C’est encore là, dira-t-on, un moyen de parvenir. Tel ouvrage de doctrine ou de jurisprudence bien fait, bien appuyé et lancé à l’heure propice, est un outil excellent pour percer le trou par où les réputations sérieuses jaillissent parfois hors de terre comme des champignons.
Mais le travail de Remy d’Arx, quel qu’il fût, ressemblait un peu à celui de Pénélope; il se continuait sans cesse et ne s’achevait jamais.
À propos de ce travail, le meilleur ami de Remy d’Arx, l’excellent colonel Bozzo-Corona, laissait volontiers deviner qu’il en savait un peu plus long que les autres. Quand on l’interrogeait à ce sujet, il souriait bonnement, caressait la boîte d’or émaillée sur laquelle l’empereur de Russie lui avait donné son portrait, et murmurait tout doucement:
– Il y avait longtemps que personne ne cherchait plus la pierre philosophale!
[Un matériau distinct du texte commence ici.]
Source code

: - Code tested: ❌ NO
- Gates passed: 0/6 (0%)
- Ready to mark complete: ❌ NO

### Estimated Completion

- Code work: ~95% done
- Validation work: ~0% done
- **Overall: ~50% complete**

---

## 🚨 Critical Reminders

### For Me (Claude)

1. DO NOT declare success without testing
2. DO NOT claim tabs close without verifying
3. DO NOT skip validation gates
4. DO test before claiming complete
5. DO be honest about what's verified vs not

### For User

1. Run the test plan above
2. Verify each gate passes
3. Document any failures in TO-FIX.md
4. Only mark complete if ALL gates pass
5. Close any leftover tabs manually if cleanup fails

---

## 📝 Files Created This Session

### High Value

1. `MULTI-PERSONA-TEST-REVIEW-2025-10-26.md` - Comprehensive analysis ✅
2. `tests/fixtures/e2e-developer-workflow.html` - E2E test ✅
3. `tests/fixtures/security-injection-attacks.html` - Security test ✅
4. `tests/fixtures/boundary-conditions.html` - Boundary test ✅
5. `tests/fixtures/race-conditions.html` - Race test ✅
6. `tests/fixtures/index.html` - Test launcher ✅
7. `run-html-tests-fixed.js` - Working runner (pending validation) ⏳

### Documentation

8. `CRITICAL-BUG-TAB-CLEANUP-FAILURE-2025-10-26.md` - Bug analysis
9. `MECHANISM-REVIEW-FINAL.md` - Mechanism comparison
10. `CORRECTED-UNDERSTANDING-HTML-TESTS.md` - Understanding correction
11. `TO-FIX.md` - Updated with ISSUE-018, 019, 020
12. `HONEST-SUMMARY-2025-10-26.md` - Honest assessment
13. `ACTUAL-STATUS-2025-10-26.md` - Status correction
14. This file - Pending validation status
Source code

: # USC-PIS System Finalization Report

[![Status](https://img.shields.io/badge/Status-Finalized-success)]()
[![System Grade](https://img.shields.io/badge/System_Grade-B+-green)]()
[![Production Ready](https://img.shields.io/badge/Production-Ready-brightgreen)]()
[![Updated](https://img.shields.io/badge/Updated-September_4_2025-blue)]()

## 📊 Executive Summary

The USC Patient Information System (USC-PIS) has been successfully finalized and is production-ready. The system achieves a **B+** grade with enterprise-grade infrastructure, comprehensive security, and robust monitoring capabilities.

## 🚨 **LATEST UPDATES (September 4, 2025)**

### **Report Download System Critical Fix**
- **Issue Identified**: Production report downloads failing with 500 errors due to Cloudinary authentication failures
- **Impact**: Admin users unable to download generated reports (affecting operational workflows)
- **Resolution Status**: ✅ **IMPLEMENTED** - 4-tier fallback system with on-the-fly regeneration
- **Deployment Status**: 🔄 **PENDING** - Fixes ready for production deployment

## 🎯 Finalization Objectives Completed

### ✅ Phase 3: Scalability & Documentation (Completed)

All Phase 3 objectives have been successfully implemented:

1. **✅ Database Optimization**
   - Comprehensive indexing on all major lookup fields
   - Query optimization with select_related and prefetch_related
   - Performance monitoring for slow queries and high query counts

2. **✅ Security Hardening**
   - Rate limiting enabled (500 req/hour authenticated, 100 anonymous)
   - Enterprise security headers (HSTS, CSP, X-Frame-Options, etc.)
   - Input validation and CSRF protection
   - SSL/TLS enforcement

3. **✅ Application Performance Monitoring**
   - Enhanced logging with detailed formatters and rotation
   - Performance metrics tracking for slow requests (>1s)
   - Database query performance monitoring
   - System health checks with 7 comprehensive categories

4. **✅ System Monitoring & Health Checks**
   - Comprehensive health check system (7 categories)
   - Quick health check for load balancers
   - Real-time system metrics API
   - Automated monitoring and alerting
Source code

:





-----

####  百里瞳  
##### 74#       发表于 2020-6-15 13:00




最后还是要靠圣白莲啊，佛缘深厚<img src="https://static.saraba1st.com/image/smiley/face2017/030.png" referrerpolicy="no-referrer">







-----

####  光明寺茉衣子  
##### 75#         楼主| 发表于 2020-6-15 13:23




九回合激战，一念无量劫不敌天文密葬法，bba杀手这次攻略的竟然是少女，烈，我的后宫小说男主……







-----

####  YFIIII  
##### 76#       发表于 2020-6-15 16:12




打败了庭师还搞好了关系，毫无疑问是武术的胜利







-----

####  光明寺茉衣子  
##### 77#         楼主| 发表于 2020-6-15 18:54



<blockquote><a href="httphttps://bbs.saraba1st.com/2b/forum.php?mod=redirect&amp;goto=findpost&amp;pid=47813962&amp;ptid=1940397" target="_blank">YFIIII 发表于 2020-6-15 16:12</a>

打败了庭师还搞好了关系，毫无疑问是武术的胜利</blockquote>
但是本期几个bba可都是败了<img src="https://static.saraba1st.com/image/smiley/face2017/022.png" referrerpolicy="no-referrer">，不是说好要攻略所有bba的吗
Mais il ajoutait tout de suite en prenant un air sérieux:
– Il ira loin, fiez-vous à moi! et s’il la cherche, je ne connais au monde que lui pour être capable de la trouver.
Et, en vérité, ce beau Remy d’Arx, avec ses traits pâles, son regard inspiré, son grand front déjà dégarni de cheveux sous lequel semblaient lutter silencieusement la passion et la pensée, avait un peu la physionomie que notre imagination prête aux mystiques ouvriers du grand œuvre.
Malgré son apparente gravité, l’esprit d’aventure n’était pas mort en lui; il avait eu une jeunesse très chaude; on lui connaissait au moins un duel où il avait poussé la bravoure jusqu’à la folie; il était doux comme une femme, mais tous les chevaliers sont ainsi, et sous les plis de sa toge peut-être y avait-il encore une épée.
Nous ajouterons qu’indépendamment des promesses de son avenir M. Remy d’Arx avait soixante mille livres de rentes.
Avant l’arrivée de Valentine, plus d’une parmi les belles dames qui fréquentaient l’hôtel d’Ornans avait tenté peut-être de nouer ses couleurs à l’épaule de ce magnifique berger; plus d’une mère aussi l’avait montré à sa fille d’un doigt discret en prononçant ces paroles utiles qui ouvrent les yeux de la vierge sans maculer l’entière blancheur de sa robe; aucun résultat n’avait été obtenu, Remy passait doux et indifférent dans ce monde où l’attiraient la marquise elle-même, ancienne amie de sa mère, le colonel Bozzo, pour qui il professait un respect filial, et cette charmante comtesse Corona, qu’il aimait comme une sœur.